Sparse Semiparametric Discriminant Analysis for High-dimensional Zero-inflated Data
Hee Cheol Chung, Yang Ni, Irina Gaynanova.
Year: 2025, Volume: 26, Issue: 210, Pages: 1−54
Abstract
Sequencing-based technologies provide an abundance of high-dimensional biological data sets with highly skewed and zero-inflated measurements. Despite the computational efficiency and high interpretability offered by linear classification methods, the violation of underlying distribution assumptions, driven by high skewness and zero inflation, results in invalid classification rules and interpretations.
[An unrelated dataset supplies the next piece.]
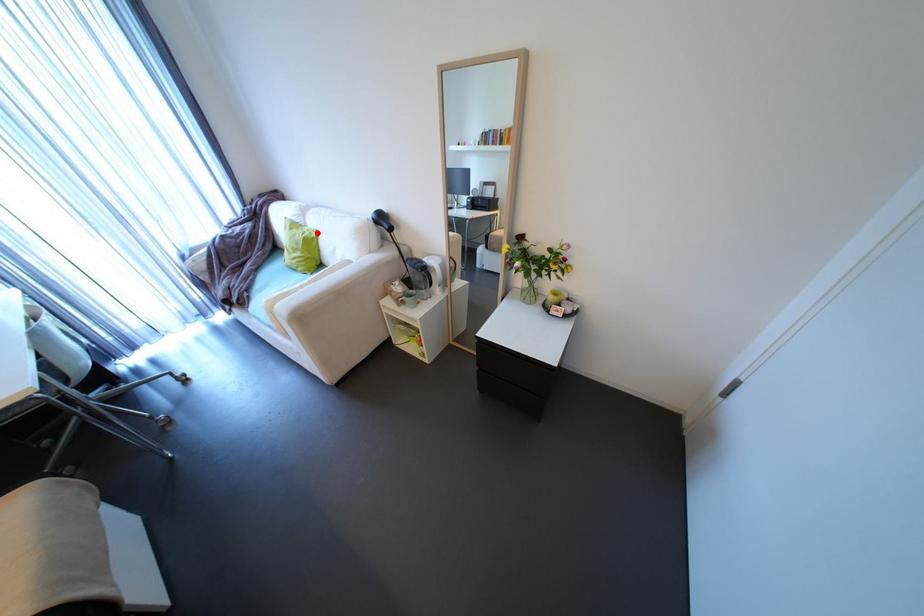
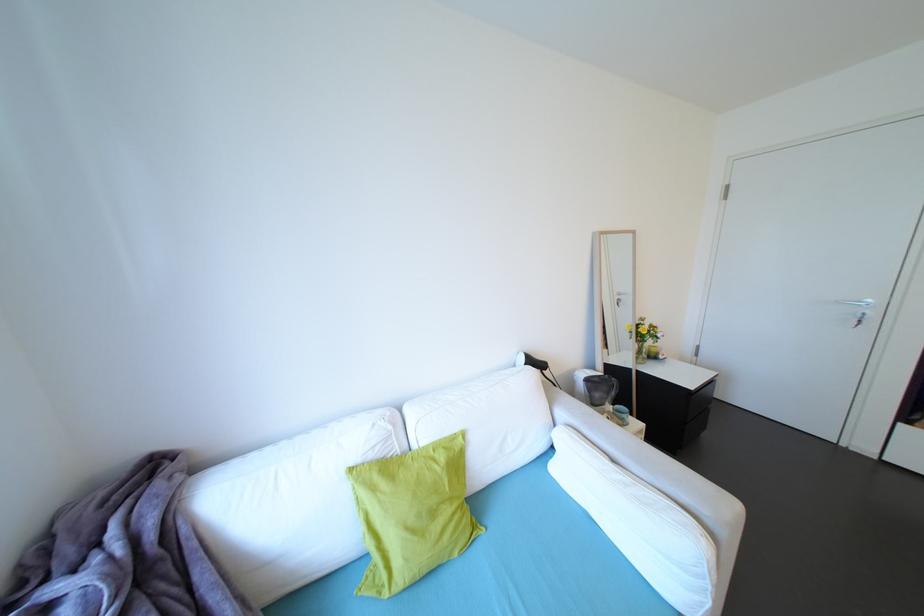
Find the pixel in the second image that matches the highlighted location in the first image.

(451, 448)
Furthermore, existing data transformation methods addressing these violations introduce ambiguity, rendering the final model and classification performance contingent on the specific transformation employed. To tackle these challenges, we propose a novel semiparametric framework for discriminant analysis based on the truncated latent Gaussian copula model. This model accommodates skewness and zero inflation, and its estimation procedure ensures robustness against data transformations. To facilitate model interpretability, we incorporate $\ell_1$ sparsity regularization and establish the consistency of the classification directions in high-dimensional settings. We validate our approach using human gut microbiome, breast cancer microRNA, and single-cell RNA sequencing data, highlighting its superior classification accuracy and robustness to data transformations.